O SR. EDUARDO SUPLICY (Bloco/PT – SP. Pronuncia o seguinte discurso. Sem revisão do orador.) – Srª Presidenta, Senadora Ana Amélia, Srª Senadora, Srs. Senadores, apresento requerimento, nos termos do art. 218, do Regimento Interno, para inserir em ata voto de pesar pelo falecimento do visionário e criativo empresário do setor de informática Steven Paul Jobs, co-fundador, presidente e, até agosto passado, diretor-executivo da companhia Apple, ocorrido ontem, 5 de outubro, na cidade de Palo Alto, Califórnia, em decorrência de um câncer pancreático, contra o qual lutava desde 2004, bem como a apresentação de nossas homenagens e condolências a sua esposa, Laurene Powell Jobs, a suas filhas Erin, Eva e Lisa, ao seu filho, Reed, e aos diretores e funcionários da companhia Apple.
O empresário norte-americano Steve Jobs, nascido em 24 de fevereiro de 1955 e falecido ontem, 5 de outubro, presidente e diretor executivo da Apple, deixa a todos nós um grande exemplo de vida. Gênio criativo, homem de visão, foi responsável por levar a Companhia Apple à posição de empresa mais valiosa do mundo. Além de co-fundador e presidente da Apple, foi também diretor-executivo da empresa de animação por computação gráfica Pixar e o maior acionista individual da Companhia Walt Disney.

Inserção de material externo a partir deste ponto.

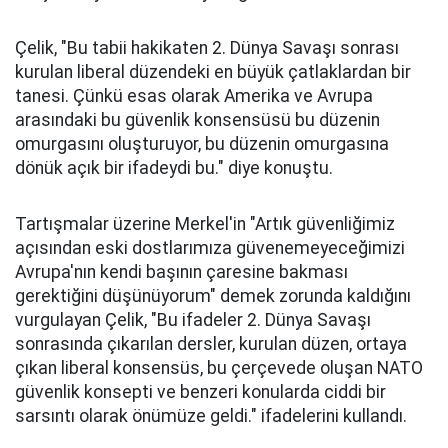
Çelik, "Bu tabii hakikaten 2. Dünya Savaşı sonrası
kurulan liberal düzendeki en büyük çatlaklardan bir
tanesi. Çünkü esas olarak Amerika ve Avrupa
arasındaki bu güvenlik konsensüsü bu düzenin
omurgasını oluşturuyor, bu düzenin omurgasına
dönük açık bir ifadeydi bu." diye konuştu.
Tartışmalar üzerine Merkel'in "Artık güvenliğimiz
açısından eski dostlarımıza güvenemeyeceğimizi
Avrupa'nın kendi başının çaresine bakması
gerektiğini düşünüyorum" demek zorunda kaldığını
vurgulayan Çelik, "Bu ifadeler 2. Dünya Savaşı
sonrasında çıkarılan dersler, kurulan düzen, ortaya
çıkan liberal konsensüs, bu çerçevede oluşan NATO
güvenlik konsepti ve benzeri konularda ciddi bir
sarsıntı olarak önümüze geldi." ifadelerini kullandı.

A Apple postou em seu site as seguintes palavras de despedida: “A Apple perdeu um visionário e um gênio criativo. Os que tiveram a sorte de conhecer Steve e de trabalhar com ele perderam um amigo querido e um mentor que os inspirava. Steve deixa uma empresa que só ele poderia ter criado. Seu espírito será sempre a base da Apple.”
Steven Paul Jobs foi um dos responsáveis pela existência de um número significativo de aparelhos eletrônicos que caracterizam o nosso cotidiano, aparelhos esses que não estavam presentes aqui, há vinte ou trinta anos. Quando eu, por exemplo, em 1983, cheguei aqui, ao Congresso Nacional, como Deputado Federal, ou mesmo em 1990, quando Senador pela primeira vez, não estavam aqui os computadores em nossas mesas. Não tínhamos todos aparelho celular, iPad, iPod, Mac, todas essas coisas – iPhone, iPad, iPod, Mac, iTunes, celulares com cada vez maior capacidade de prestar serviços que têm facilitado enormemente as nossas vidas.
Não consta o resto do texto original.